### Problem requirements
Print word for word the first line of the listing below and every line after it, through the line with "MEDIACIÓN UNIVERSITARIA". Leave out the pictures and the rest.

(Beginning of Records provided)

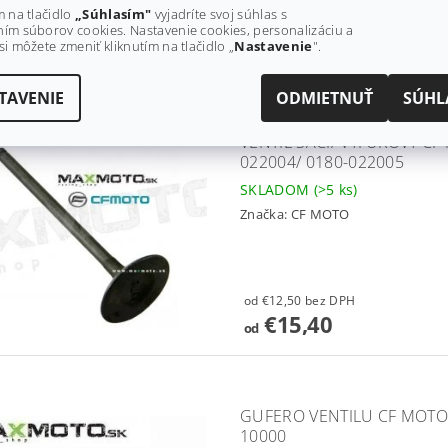
m na tlačidlo
„Súhlasím"
vyjadríte svoj súhlas s
€2,40 bez DPH
ím súborov cookies. Nastavenie cookies, personalizáciu a
€3
si môžete zmeniť kliknutím na tlačidlo „
Nastavenie
".
TAVENIE
ODMIETNUŤ
SÚHL
VENTIL SACÍ/ VÝFUKOVÝ CF
022004/ 0180-022005
SKLADOM
(>5 ks)
Značka:
CF MOTO
od €12,50 bez DPH
€15,40
od
GUFERO VENTILU CF MOTO 
10000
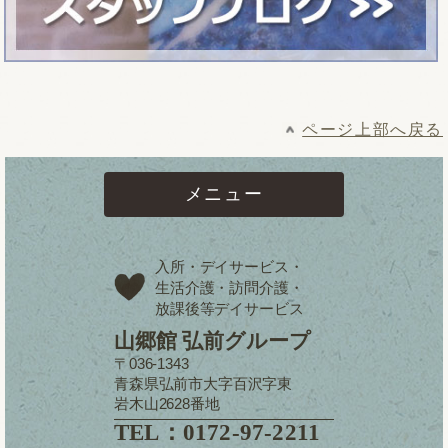
ページ上部へ戻る
メニュー
入所・デイサービス・
生活介護・訪問介護・
放課後等デイサービス
山郷館 弘前グループ
〒036-1343
青森県弘前市大字百沢字東
岩木山2628番地
TEL：0172-97-2211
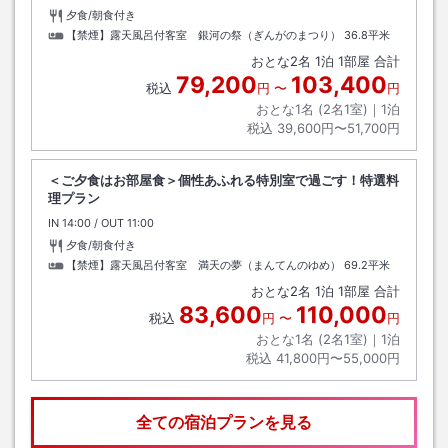
夕食/朝食付き
【禁煙】露天風呂付客室 銀河の祭（ぎんがのまつり）
36.8平米
おとな
2
名
1
泊
1
部屋 合計
79,200
103,400
税込
円
〜
円
おとな1名 (
2
名1室)｜
1
泊
税込
39,600円〜51,700円
＜ご夕食はお部屋食＞個性あふれる特別室で過ごす！特選料
理プラン
IN
チェックイン
14:00
/ OUT
チェックアウト
11:00
夕食/朝食付き
【禁煙】露天風呂付客室 満天の夢（まんてんのゆめ）
69.2平米
おとな
2
名
1
泊
1
部屋 合計
83,600
110,000
税込
円
〜
円
おとな1名 (
2
名1室)｜
1
泊
税込
41,800円〜55,000円
全ての宿泊プランを見る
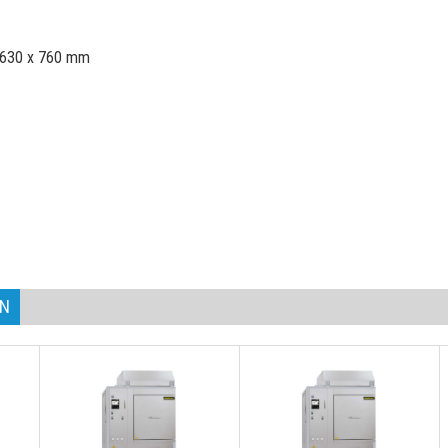
x 630 x 760 mm
AN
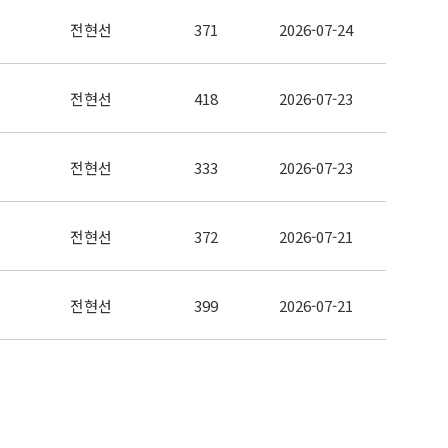
전현선
371
2026-07-24
전현선
418
2026-07-23
전현선
333
2026-07-23
전현선
372
2026-07-21
전현선
399
2026-07-21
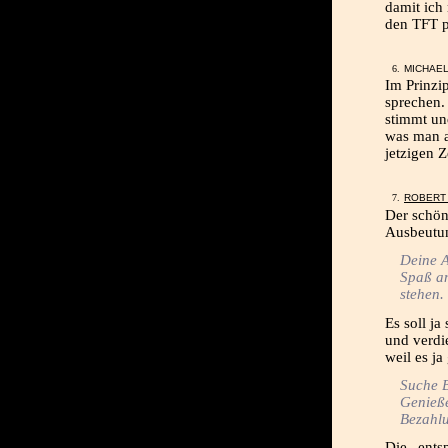
damit ich 
den TFT p
MICHAEL
Im Prinzi
sprechen.
stimmt un
was man a
jetzigen Z
ROBERT 
Der schön
Ausbeutun
Deine A
Spaß am
stehen.
Es soll ja
und verdi
weil es ja
Suche 
Genieße
Bezahl
Die „ents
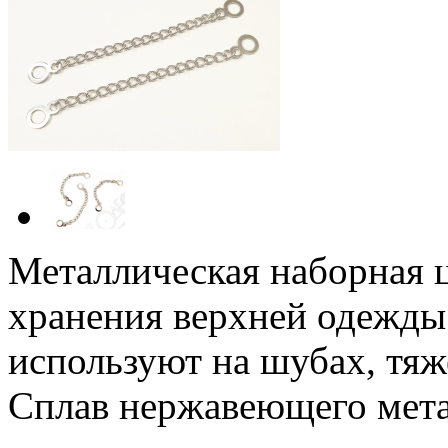
Металлическая наборная ц
хранения верхней одежды
используют на шубах, тяж
Сплав нержавеющего метал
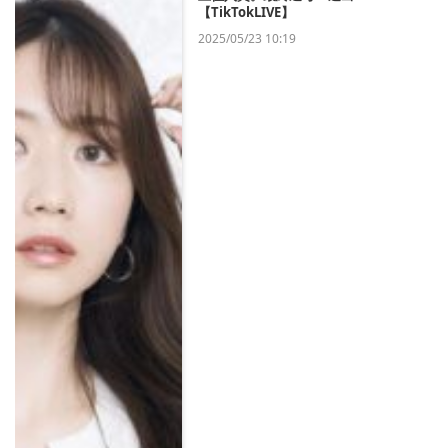
【TikTokLIVE】
2025/05/23 10:19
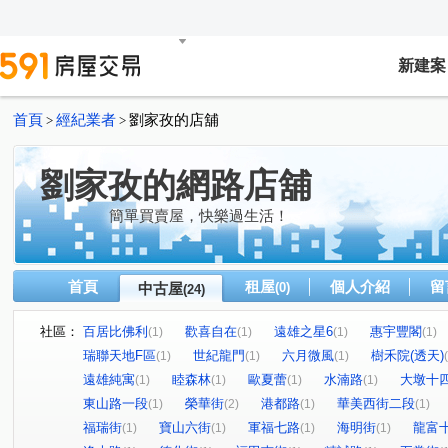
新建案
首頁
經紀業者
劉家孜的店舖
>
>
劉家孜的網路店舖
簡單買賣屋，快樂過生活！
首頁
租屋
個人介紹
留
中古屋
(0)
(24)
社區：
百居比佛利
歡喜自在
遠雄之星6
惠宇豐閣
(1)
(1)
(1)
(1)
瑞聯天地F區
世紀龍門
六月微風
樹禾院(透天)
(1)
(1)
(1)
遠雄純寓
睦森林
歐夏蕾
水湳路
大墩十
(1)
(1)
(1)
(1)
東山路一段
榮華街
港都路
華美西街二段
(1)
(2)
(1)
(1)
福瑞街
寶山六街
軍福七路
海明街
龍富
(1)
(1)
(1)
(1)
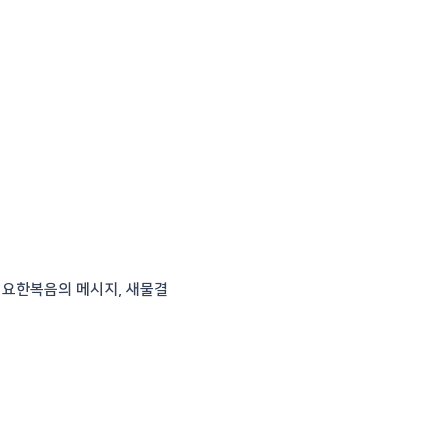
 요한복음의 메시지, 새물결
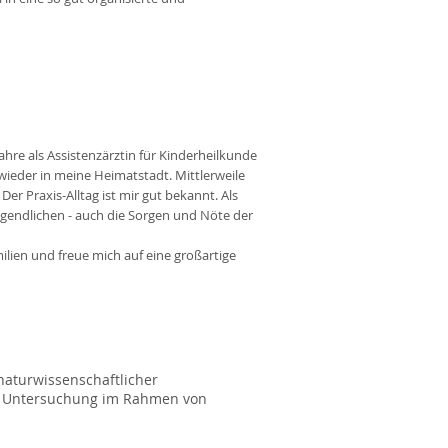
re als Assistenzärztin für Kinderheilkunde
wieder in meine Heimatstadt. Mittlerweile
 Der Praxis-Alltag ist mir gut bekannt. Als
ugendlichen - auch die Sorgen und Nöte der
ilien und freue mich auf eine großartige
naturwissenschaftlicher
he Untersuchung im Rahmen von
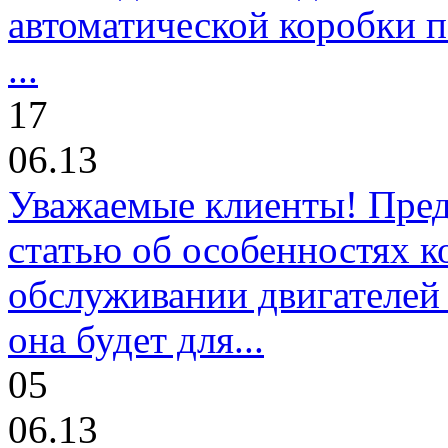
автоматической коробки п
...
17
06.13
Уважаемые клиенты! Пре
статью об особенностях к
обслуживании двигателей 
она будет для...
05
06.13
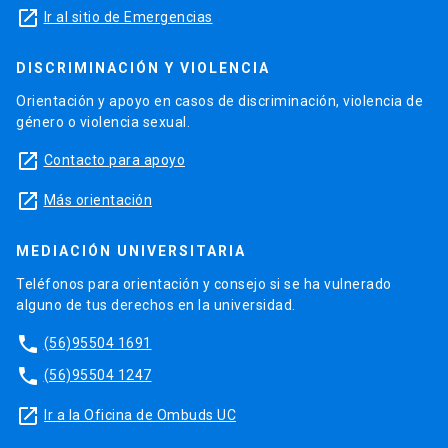
launch
Ir al sitio de Emergencias
DISCRIMINACIÓN Y VIOLENCIA
Orientación y apoyo en casos de discriminación, violencia de
género o violencia sexual.
launch
Contacto para apoyo
launch
Más orientación
MEDIACIÓN UNIVERSITARIA
Teléfonos para orientación y consejo si se ha vulnerado
alguno de tus derechos en la universidad.
phone
(56)95504 1691
phone
(56)95504 1247
launch
Ir a la Oficina de Ombuds UC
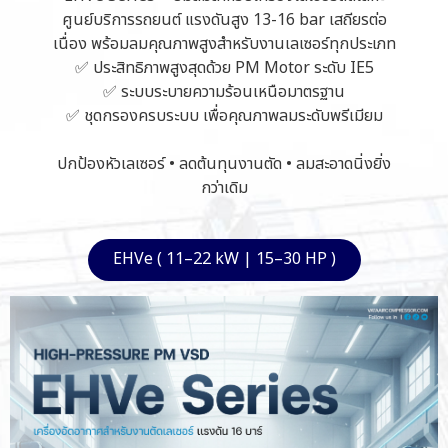
ศูนย์บริการรถยนต์ แรงดันสูง 13-16 bar เสถียรต่อ
เนื่อง พร้อมลมคุณภาพสูงสำหรับงานเลเซอร์ทุกประเภท
✅ ประสิทธิภาพสูงสุดด้วย PM Motor ระดับ IE5
✅ ระบบระบายความร้อนเหนือมาตรฐาน
✅ ชุดกรองครบระบบ เพื่อคุณภาพลมระดับพรีเมียม
ปกป้องหัวเลเซอร์ • ลดต้นทุนงานตัด • ลมสะอาดนิ่งยิ่ง
กว่าเดิม
EHVe ( 11–22 kW | 15–30 HP )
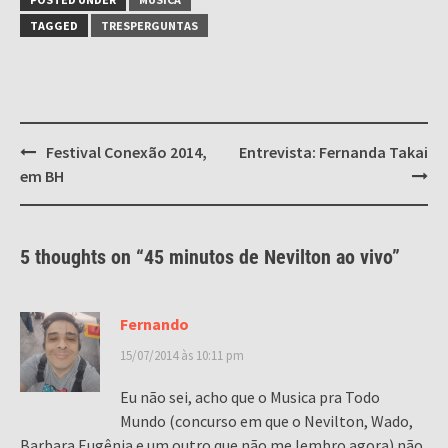
TAGGED
TRESPERGUNTAS
Post
Festival Conexão 2014,
Entrevista: Fernanda Takai
navigation
em BH
5 thoughts on “
45 minutos de Nevilton ao vivo
”
Fernando
15/07/2014 às 10:11 pm
Eu não sei, acho que o Musica pra Todo
Mundo (concurso em que o Nevilton, Wado,
Barbara Eugênia e um outro que não me lembro agora) não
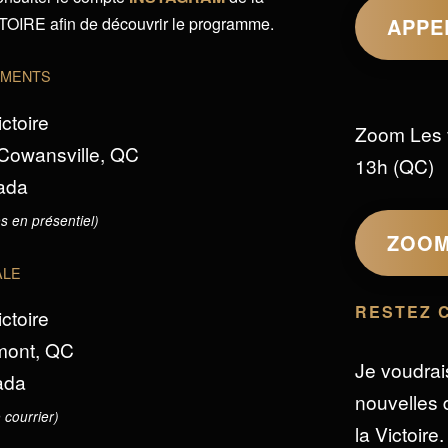
IRE afin de découvrir le programme.
APPE
EMENTS
ictoire
Zoom Les 
 Cowansville, QC
13h (QC)
ada
s en présentiel)
ZOO
ALE
RESTEZ 
ictoire
omont, QC
Je voudrai
ada
nouvelles d
 courrier)
la Victoire.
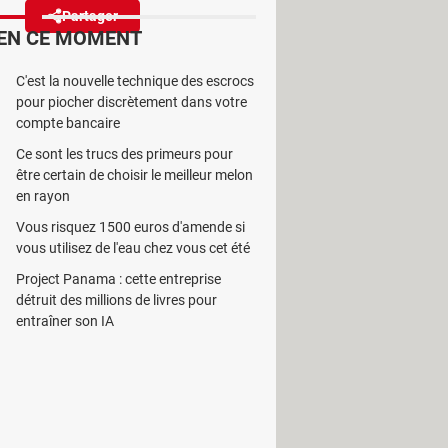
Partager
Réagir
EN CE MOMENT
C'est la nouvelle technique des escrocs
es bleues à côté de certains de
pour piocher discrètement dans votre
ou suspect.
compte bancaire
Ce sont les trucs des primeurs pour
être certain de choisir le meilleur melon
en rayon
Vous risquez 1500 euros d'amende si
itter),
sur LinkedIn
ou encore sur
vous utilisez de l'eau chez vous cet été
er une petite coche bleue, symbole de
Project Panama : cette entreprise
détruit des millions de livres pour
entraîner son IA
omme Gmail et le Play Store. Il
he. En effet, comme l'a remarqué
The
témoigner de leur fiabilité, que le
mbre très limité d'internautes y a le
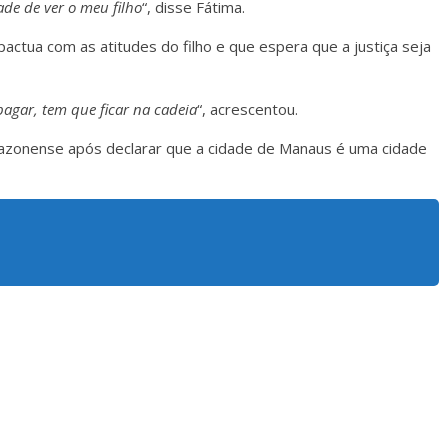
de de ver o meu filho
“, disse Fátima.
actua com as atitudes do filho e que espera que a justiça seja
pagar, tem que ficar na cadeia
“, acrescentou.
mazonense após declarar que a cidade de Manaus é uma cidade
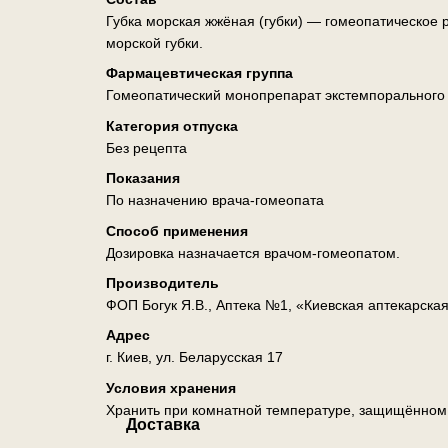
Губка морская жжёная (губки) — гомеопатическое 
морской губки.
Фармацевтическая группа
Гомеопатический монопрепарат экстемпорального
Категория отпуска
Без рецепта
Показания
По назначению врача-гомеопата
Способ применения
Дозировка назначается врачом-гомеопатом.
Производитель
ФОП Богук Я.В., Аптека №1, «Киевская аптекарска
Адрес
г. Киев, ул. Беларусская 17
Условия хранения
Хранить при комнатной температуре, защищённом о
Доставка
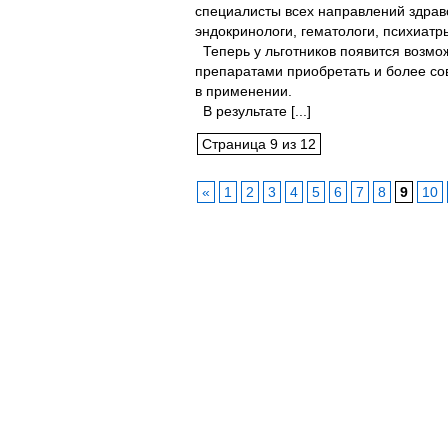
специалисты всех направлений здрав
эндокринологи, гематологи, психиатры
Теперь у льготников появится возмо
препаратами приобретать и более со
в применении.
В результате [...]
Страница 9 из 12
«
1
2
3
4
5
6
7
8
9
10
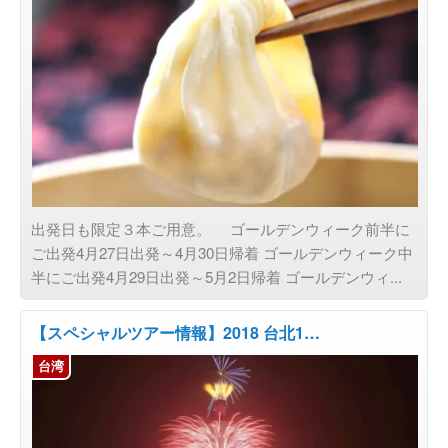
出発日も限定３本ご用意。 ゴールデンウィーク前半に
ご出発4月27日出発～4月30日帰着 ゴールデンウィーク中
半にご出発4月29日出発～5月2日帰着 ゴールデンウィ...
【スペシャルツアー情報】2018 台北1…
台湾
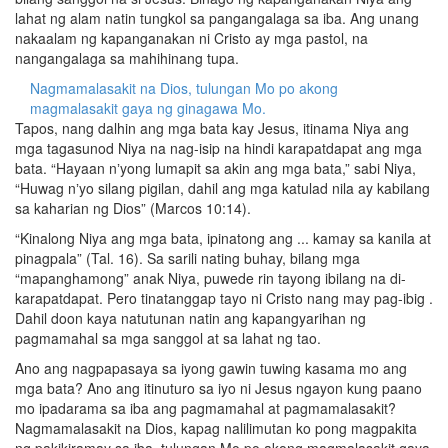
lahat ng alam natin tungkol sa pangangalaga sa iba. Ang unang
nakaalam ng kapanganakan ni Cristo ay mga pastol, na
nangangalaga sa mahihinang tupa.
Nagmamalasakit na Dios, tulungan Mo po akong
magmalasakit gaya ng ginagawa Mo.
Tapos, nang dalhin ang mga bata kay Jesus, itinama Niya ang
mga tagasunod Niya na nag-isip na hindi karapatdapat ang mga
bata. “Hayaan nʼyong lumapit sa akin ang mga bata,” sabi Niya,
“Huwag nʼyo silang pigilan, dahil ang mga katulad nila ay kabilang
sa kaharian ng Dios” (Marcos 10:14).
“Kinalong Niya ang mga bata, ipinatong ang ... kamay sa kanila at
pinagpala” (Tal. 16). Sa sarili nating buhay, bilang mga
“mapanghamong” anak Niya, puwede rin tayong ibilang na di-
karapatdapat. Pero tinatanggap tayo ni Cristo nang may pag-ibig .
Dahil doon kaya natutunan natin ang kapangyarihan ng
pagmamahal sa mga sanggol at sa lahat ng tao.
Ano ang nagpapasaya sa iyong gawin tuwing kasama mo ang
mga bata? Ano ang itinuturo sa iyo ni Jesus ngayon kung paano
mo ipadarama sa iba ang pagmamahal at pagmamalasakit?
Nagmamalasakit na Dios, kapag nalilimutan ko pong magpakita
ng pakikiramay sa iba, tulungan Mo po akong magmalasakit gaya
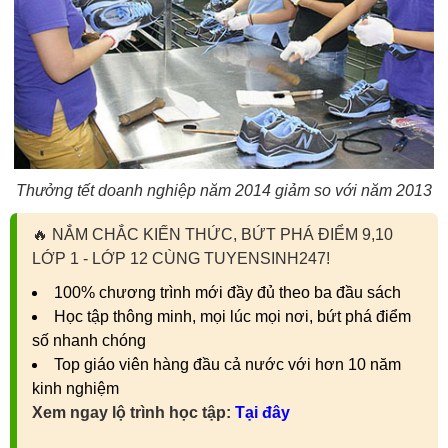
Thưởng tết doanh nghiệp năm 2014 giảm so với năm 2013
🔥
NẮM CHẮC KIẾN THỨC, BỨT PHÁ ĐIỂM 9,10
LỚP 1 - LỚP 12 CÙNG TUYENSINH247!
100% chương trình mới đầy đủ theo ba đầu sách
Học tập thông minh, mọi lúc mọi nơi, bứt phá điểm
số nhanh chóng
Top giáo viên hàng đầu cả nước với hơn 10 năm
kinh nghiệm
Xem ngay lộ trình học tập:
Tại đây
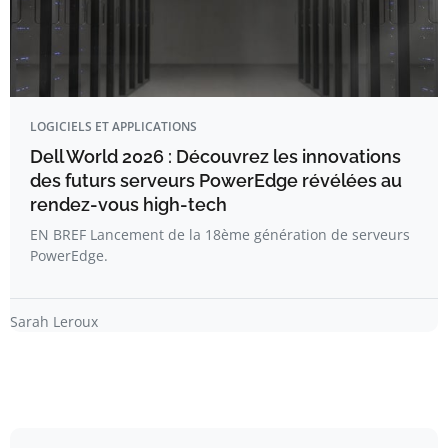
LOGICIELS ET APPLICATIONS
Dell World 2026 : Découvrez les innovations
des futurs serveurs PowerEdge révélées au
rendez-vous high-tech
EN BREF Lancement de la 18ème génération de serveurs
PowerEdge.
Sarah Leroux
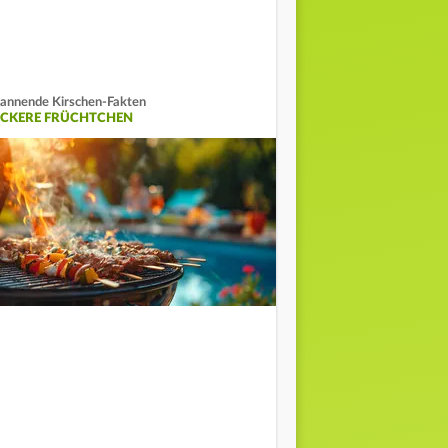
annende Kirschen-Fakten
ECKERE FRÜCHTCHEN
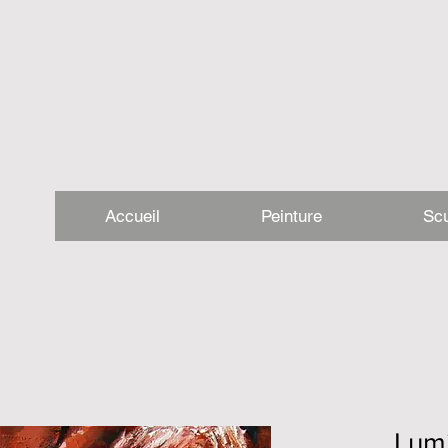
Accueil
Peinture
Scu
Lum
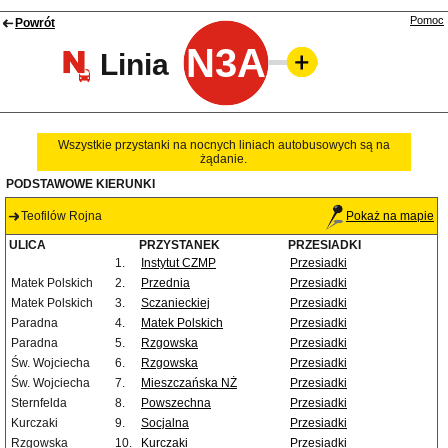
Pomoc
Powrót
N3A
Linia
Wszystkie przystanki na nocnych liniach autobusowych są na
żądanie.
PODSTAWOWE KIERUNKI
Teofilów Rojna
Pokaż na mapie
ULICA
PRZYSTANEK
PRZESIADKI
1.
Instytut CZMP
Przesiadki
Matek Polskich
2.
Przednia
Przesiadki
Matek Polskich
3.
Sczanieckiej
Przesiadki
Paradna
4.
Matek Polskich
Przesiadki
Paradna
5.
Rzgowska
Przesiadki
Św. Wojciecha
6.
Rzgowska
Przesiadki
Św. Wojciecha
7.
Mieszczańska NŻ
Przesiadki
Sternfelda
8.
Powszechna
Przesiadki
Kurczaki
9.
Socjalna
Przesiadki
Rzgowska
10.
Kurczaki
Przesiadki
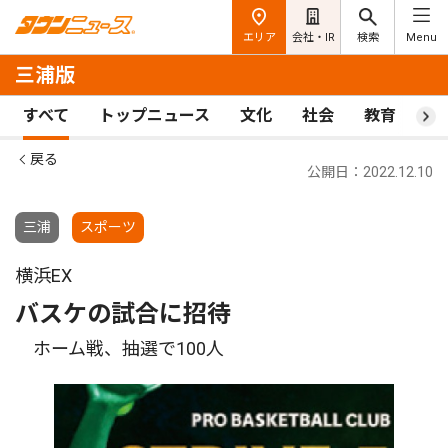
エリア
会社・IR
検索
Menu
三浦版
すべて
トップニュース
文化
社会
教育
ス
戻る
公開日：2022.12.10
三浦
スポーツ
横浜EX
バスケの試合に招待
ホーム戦、抽選で100人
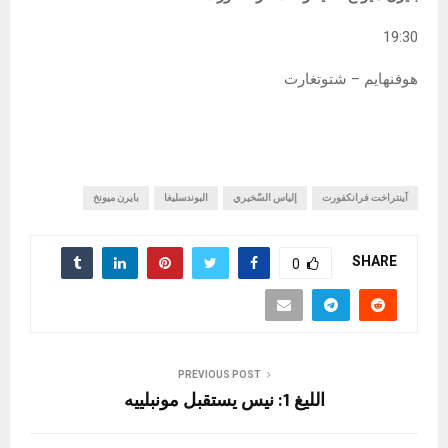
19:30
هوفنهايم – شتوتغارت
آينتراخت فرانكفورت
إلياس السّخيري
البوندسليغا
بايرن ميونخ
SHARE
0
PREVIOUS POST
الليغ 1: نيس يستقبل مونبلييه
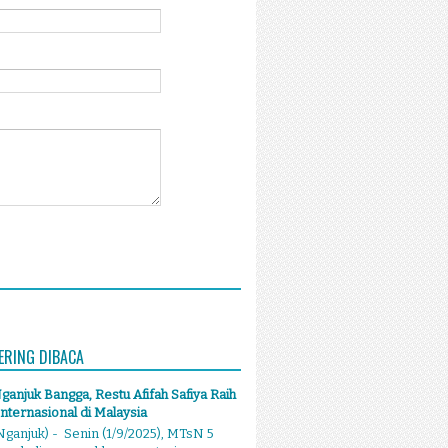
ERING DIBACA
anjuk Bangga, Restu Afifah Safiya Raih
Internasional di Malaysia
ganjuk) - Senin (1/9/2025), MTsN 5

(End of Records provided)

### Solution
m na tlačidlo
„Súhlasím"
vyjadríte svoj súhlas s
€2,40 bez DPH
ím súborov cookies. Nastavenie cookies, personalizáciu a
€3
si môžete zmeniť kliknutím na tlačidlo „
Nastavenie
".
TAVENIE
ODMIETNUŤ
SÚHL
VENTIL SACÍ/ VÝFUKOVÝ CF
022004/ 0180-022005
SKLADOM
(>5 ks)
Značka:
CF MOTO
od €12,50 bez DPH
€15,40
od
GUFERO VENTILU CF MOTO 
10000
ページ上部へ戻る
メニュー
入所・デイサービス・
生活介護・訪問介護・
放課後等デイサービス
山郷館 弘前グループ
〒036-1343
青森県弘前市大字百沢字東
岩木山2628番地
TEL：0172-97-2211
夕食/朝食付き
【禁煙】露天風呂付客室 銀河の祭（ぎんがのまつり）
36.8平米
おとな
2
名
1
泊
1
部屋 合計
79,200
103,400
税込
円
〜
円
おとな1名 (
2
名1室)｜
1
泊
税込
39,600円〜51,700円
＜ご夕食はお部屋食＞個性あふれる特別室で過ごす！特選料
理プラン
IN
チェックイン
14:00
/ OUT
チェックアウト
11:00
夕食/朝食付き
【禁煙】露天風呂付客室 満天の夢（まんてんのゆめ）
69.2平米
おとな
2
名
1
泊
1
部屋 合計
83,600
110,000
税込
円
〜
円
おとな1名 (
2
名1室)｜
1
泊
税込
41,800円〜55,000円
全ての宿泊プランを見る
x 630 x 760 mm
AN
전현선
371
2026-07-24
전현선
418
2026-07-23
전현선
333
2026-07-23
전현선
372
2026-07-21
전현선
399
2026-07-21
damit ich 
den TFT p
MICHAEL
Im Prinzi
sprechen.
stimmt un
was man a
jetzigen Z
ROBERT 
Der schön
Ausbeutun
Deine A
Spaß am
stehen.
Es soll ja
und verdi
weil es ja
Suche 
Genieße
Bezahl
Die „ents
Металлическая наборная ц
хранения верхней одежды
используют на шубах, тяж
Сплав нержавеющего метал
【TikTokLIVE】
2025/05/23 10:19
新建案
首頁
經紀業者
劉家孜的店舖
>
>
劉家孜的網路店舖
簡單買賣屋，快樂過生活！
首頁
租屋
個人介紹
留
中古屋
(0)
(24)
社區：
百居比佛利
歡喜自在
遠雄之星6
惠宇豐閣
(1)
(1)
(1)
(1)
瑞聯天地F區
世紀龍門
六月微風
樹禾院(透天)
(1)
(1)
(1)
遠雄純寓
睦森林
歐夏蕾
水湳路
大墩十
(1)
(1)
(1)
(1)
東山路一段
榮華街
港都路
華美西街二段
(1)
(2)
(1)
(1)
福瑞街
寶山六街
軍福七路
海明街
龍富
(1)
(1)
(1)
(1)
 요한복음의 메시지, 새물결
re als Assistenzärztin für Kinderheilkunde
wieder in meine Heimatstadt. Mittlerweile
 Der Praxis-Alltag ist mir gut bekannt. Als
ugendlichen - auch die Sorgen und Nöte der
ilien und freue mich auf eine großartige
naturwissenschaftlicher
he Untersuchung im Rahmen von
автоматической коробки п
...
17
06.13
Уважаемые клиенты! Пре
статью об особенностях к
обслуживании двигателей 
она будет для...
05
06.13
launch
Ir al sitio de Emergencias
DISCRIMINACIÓN Y VIOLENCIA
Orientación y apoyo en casos de discriminación, violencia de
género o violencia sexual.
launch
Contacto para apoyo
launch
Más orientación
MEDIACIÓN UNIVERSITARIA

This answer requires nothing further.